How Big Data Can Drive HR
The term ‘Big Data’ is used to describe a large volume of both structured and unstructured data which has a great impact on business on a day to day basis. However, it is not the amount of data which is important here, but it is what organisations do with this huge volume of data that is of importance to businesses. Big Data is used for analysis to gain better insights that lead to strategic business moves and important business decisions.
In today’s business scenario, Big Data helps human resources earn a position to become an active part of the business planning process. It is supported by the in-depth insights and predictive analytics which Big Data provides. However, a lot of Human Resource departments are still trying to figure out what to do with the huge volume of data. Few HR departments are thriving without any business analytics while a lot of others are still struggling with the huge volume of data being unable to analyse and interpret Big Data.

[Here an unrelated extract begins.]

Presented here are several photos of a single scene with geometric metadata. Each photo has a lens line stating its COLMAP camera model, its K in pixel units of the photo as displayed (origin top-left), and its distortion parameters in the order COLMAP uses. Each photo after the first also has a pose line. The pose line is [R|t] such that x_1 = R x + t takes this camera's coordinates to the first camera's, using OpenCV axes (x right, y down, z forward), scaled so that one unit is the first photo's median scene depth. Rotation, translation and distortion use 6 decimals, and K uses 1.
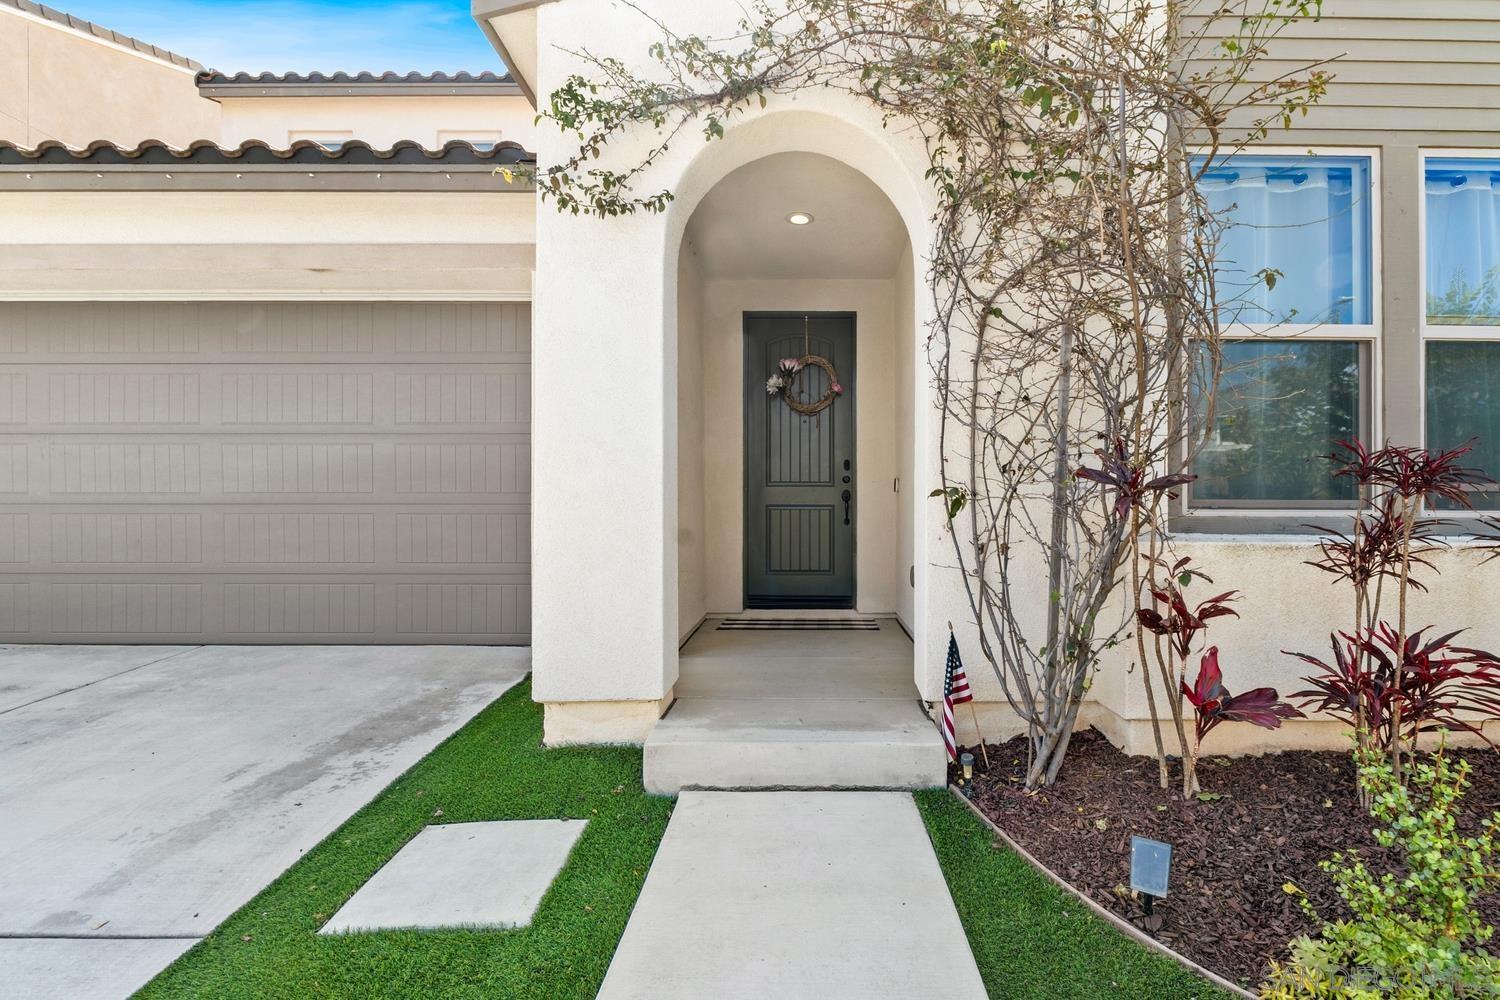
lens RADIAL K [[676.4, 0, 787.6], [0, 676.4, 529.0], [0, 0, 1]] dist [-0.001024, -0.000282]
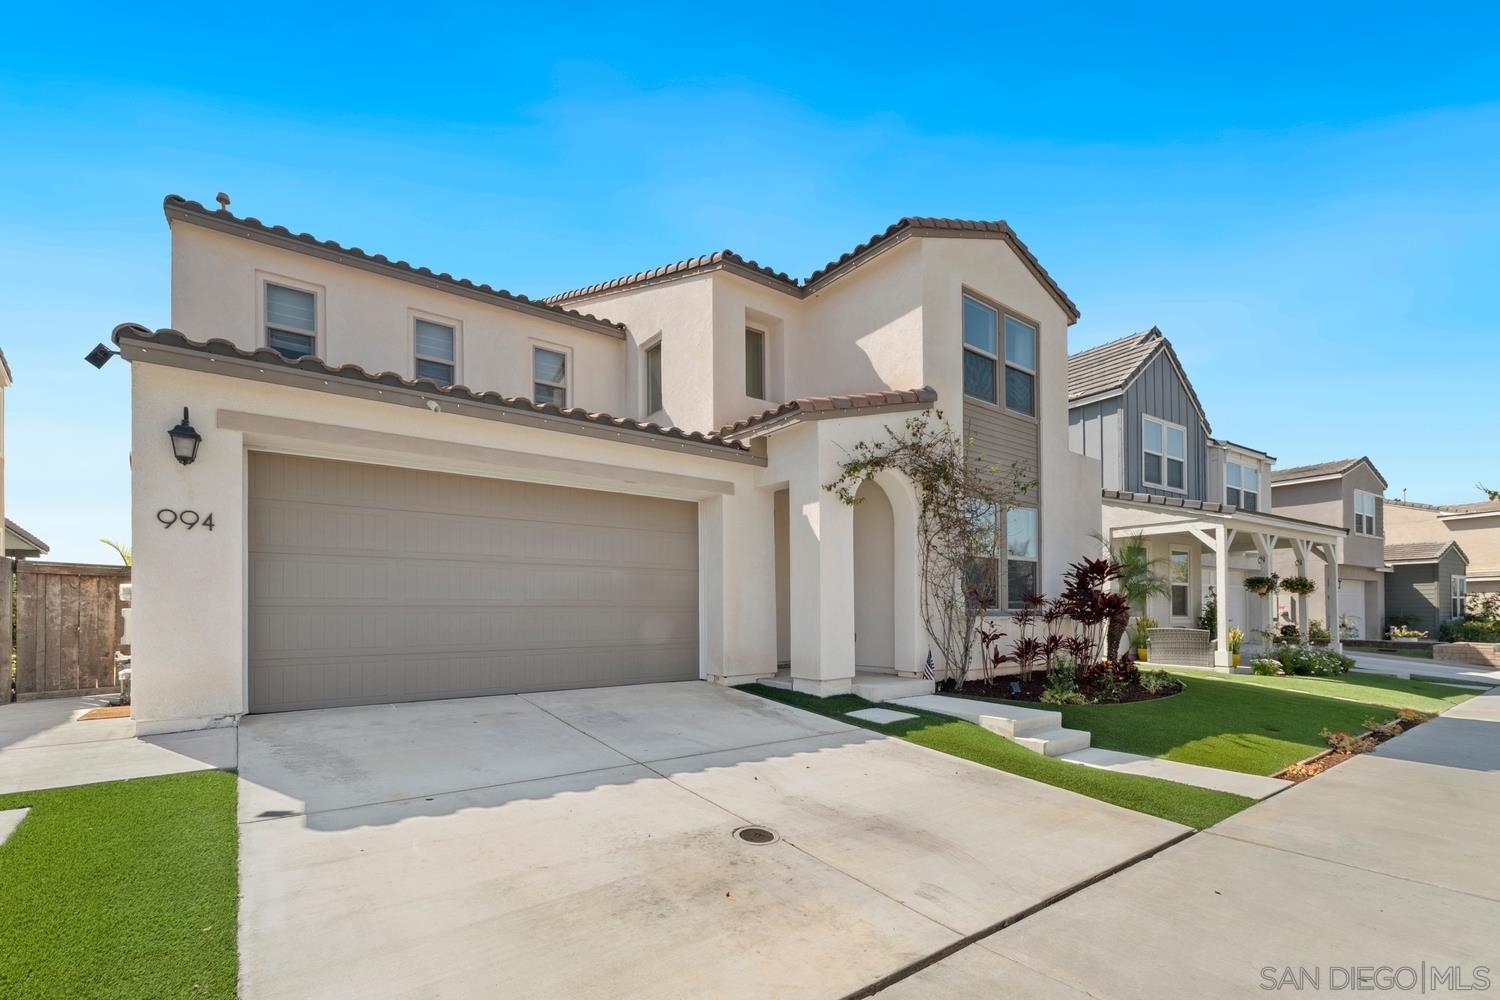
lens RADIAL K [[634.4, 0, 750.8], [0, 634.4, 615.7], [0, 0, 1]] dist [0.000919, 0.000090]
pose [[0.814780, -0.006142, 0.579737, -2.118167], [0.020570, 0.999621, -0.018319, 0.038039], [-0.579405, 0.026851, 0.814598, -0.915370]]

This article attempts to touch upon the latest trends of Big Data that drives Human Resources. While it is true that technology cannot replace the position of a highly skilled HR professional, it can certainly streamline operations and validate decisions in real-time. If organisations show interest in learning about the latest trends of Big Data early on, they may be able to leverage them in the market.
1. Companies are becoming smarter
They have learnt to identify vanity metrics. These are statistics which just look good, but they hardly offer any meaningful insight. When it comes to data sets, quality always wins over quantity. Hence the application of metrics is far more significant regarding Big Data. Since companies are hiring more data analysts and are training the employees on how to use the analytics programs, HR teams are now focussing on the strategic use of the collected data.

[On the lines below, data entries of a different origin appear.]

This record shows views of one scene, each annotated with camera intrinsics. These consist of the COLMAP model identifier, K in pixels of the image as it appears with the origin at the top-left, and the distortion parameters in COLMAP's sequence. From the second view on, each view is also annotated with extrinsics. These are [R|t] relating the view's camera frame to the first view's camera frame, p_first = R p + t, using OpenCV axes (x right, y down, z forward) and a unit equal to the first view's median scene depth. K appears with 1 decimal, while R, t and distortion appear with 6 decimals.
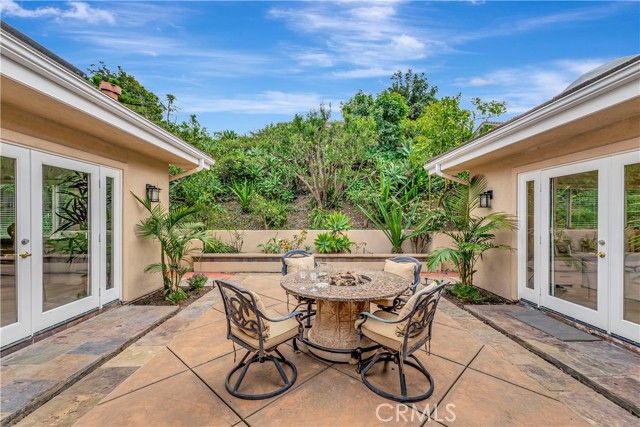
lens RADIAL K [[267.1, 0, 321.7], [0, 267.1, 215.6], [0, 0, 1]] dist [0.007165, -0.000347]
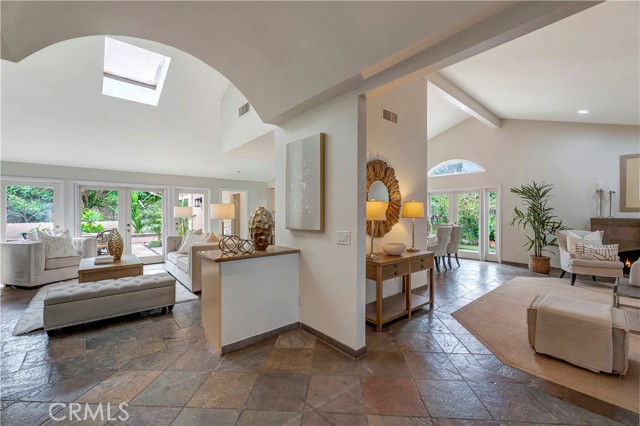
lens RADIAL K [[267.1, 0, 321.7], [0, 267.1, 215.1], [0, 0, 1]] dist [0.007165, -0.000347]
pose [[0.779157, -0.008994, 0.626764, 0.160057], [-0.001724, 0.999863, 0.016492, -0.019748], [-0.626826, -0.013931, 0.779035, -1.559235]]
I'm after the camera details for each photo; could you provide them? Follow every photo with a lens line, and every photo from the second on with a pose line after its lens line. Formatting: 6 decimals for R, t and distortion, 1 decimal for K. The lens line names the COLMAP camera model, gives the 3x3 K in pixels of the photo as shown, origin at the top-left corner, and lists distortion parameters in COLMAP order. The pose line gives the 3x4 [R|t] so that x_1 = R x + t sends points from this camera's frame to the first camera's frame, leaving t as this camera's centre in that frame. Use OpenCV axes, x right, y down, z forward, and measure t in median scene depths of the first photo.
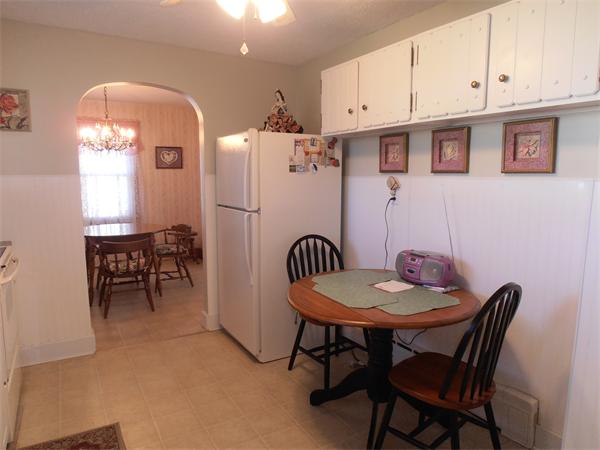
lens RADIAL K [[419.8, 0, 301.1], [0, 419.8, 225.3], [0, 0, 1]] dist [-0.021319, -0.002459]
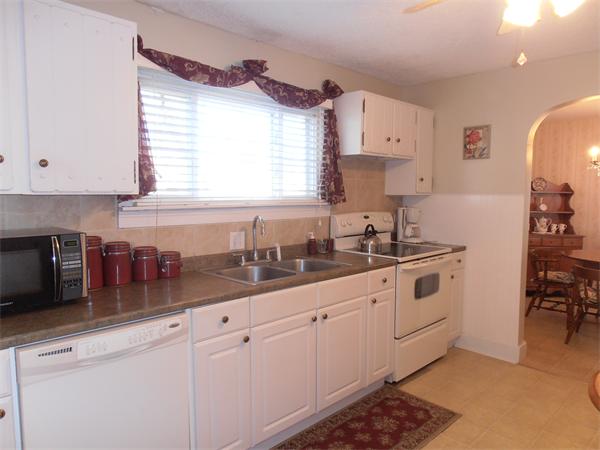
lens RADIAL K [[419.8, 0, 301.3], [0, 419.8, 224.9], [0, 0, 1]] dist [-0.021319, -0.002459]
pose [[0.198658, 0.077399, -0.977008, 0.450287], [-0.124763, 0.990764, 0.053120, -0.032271], [0.972095, 0.111342, 0.206480, 0.248846]]
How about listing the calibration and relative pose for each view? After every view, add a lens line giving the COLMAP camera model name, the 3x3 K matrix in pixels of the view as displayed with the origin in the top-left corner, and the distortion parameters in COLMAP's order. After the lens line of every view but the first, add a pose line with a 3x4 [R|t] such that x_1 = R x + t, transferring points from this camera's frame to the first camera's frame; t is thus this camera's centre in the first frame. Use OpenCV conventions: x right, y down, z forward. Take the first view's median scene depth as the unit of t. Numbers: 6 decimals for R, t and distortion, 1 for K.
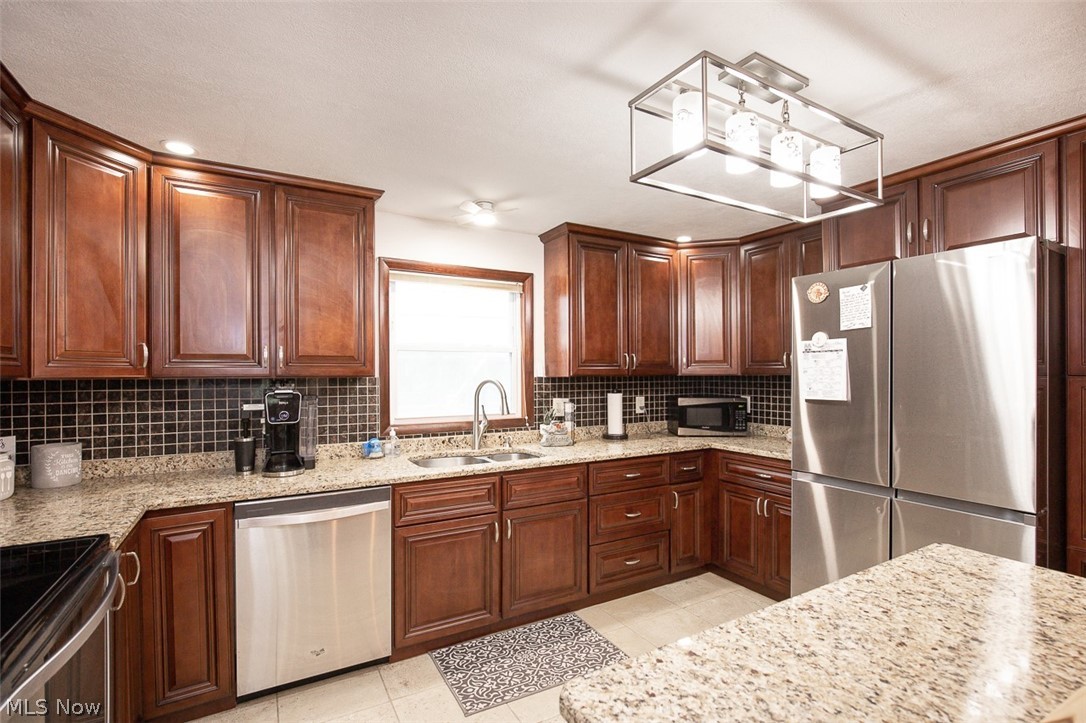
lens RADIAL K [[504.0, 0, 544.0], [0, 504.0, 372.4], [0, 0, 1]] dist [-0.013579, 0.003233]
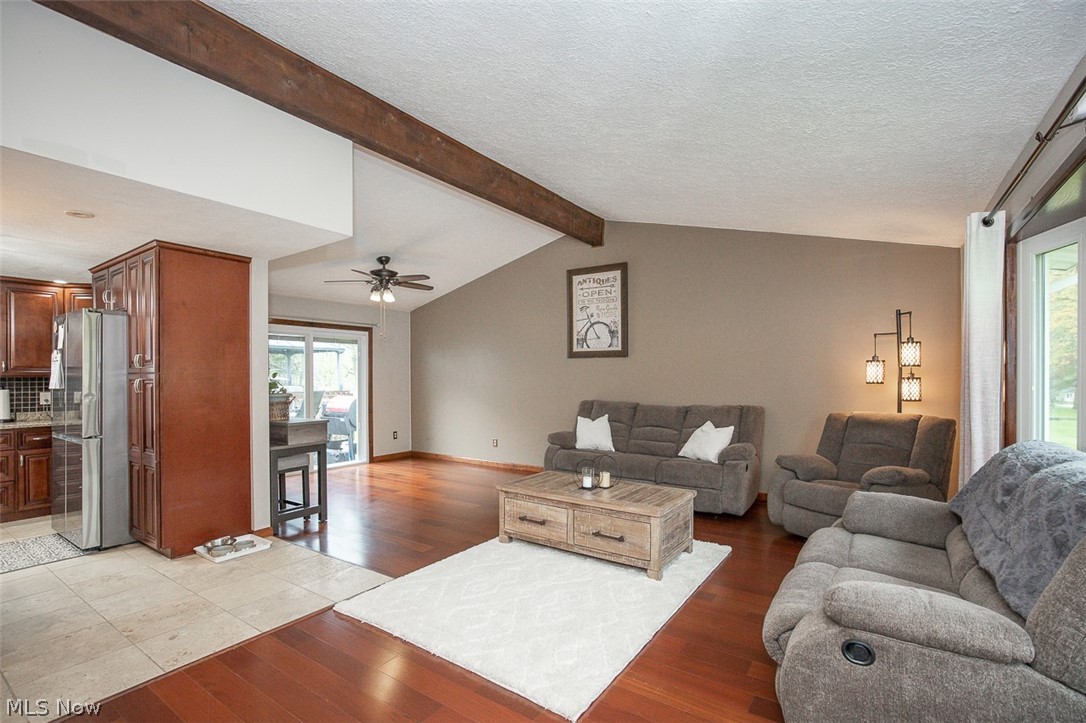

2. Predictive analytics are becoming smarter
Predictive analytics is, in fact, a powerful tool for businesses and the programs that are available under it are finally helping HR departments to step up in their game. While predictive analytics provide insights into employee benefits, talent management, and promotions, it’s also used for deeper forecasting. For instance, predictive analytics help in measuring the efficiency of the training courses. They also assist in identifying which employees are more likely to leave, aka Flight Risk.
3. Tools for analytics are becoming simpler and more affordable
Previously, a lot of companies were unable to afford the complete suite of analytical tools while others who could afford and purchased were of the opinion that they did not help to uncover the insights that they were seeking. Nowadays, new options are available. Companies such as Oracle and Dell have adopted HR Open Source. This is a movement which has brought an open source approach towards recruiting and HR. Eventually, more options are likely to fuel the use of data analytics across organisations irrespective of the size.
4. Organisations assign value to human capital
A lot of organisations claim that while human capital is one of the most crucial business assets of companies, yet they have a hard time backing up that statement with data. With Big Data analytics, companies will now be able to assign financial values to individual transactions and understand the financial impact of every employee in the organisation in a much better way. This is likely to have potential implications on employee benefits, recruitment, and retention of talent.
5. Sensors offer a new perspective to Big Data
There are new ways of collecting data these days which range from online listening platforms, internal monitoring systems, and the growing Internet of Things and utilise this data for getting on the floor insights. The farming and manufacturing industries use sensor driven data provides real-time feedback on the performance of crops or machines. It also impacts HR responsibilities, for example, introducing a sensor which helps to monitor the safety of workers. If the HR department can identify warning hazards or other real-time data signals, it will help them in finding new ways to improve the safety of employees and even improve regulation of compliance.
6. Data analyst demand is at an all-time high
A skilled data analyst easily understands how to massage and extract data and produce actionable reports. Considering the high market demand, there is a shortage of data analysts. Hence, organisations need to get really creative to find the talent they need to meet their needs for analytics.
Big Data has a huge potential to improve every aspect of business if organisations are willing to take the effort and time to figure out how to incorporate it into their business. The right kind of data focused talent and tools may help in transforming organisations There is a huge potential for Big Data to drive HR; all you need to do is to take advantage of it and utilise it in the right perspective.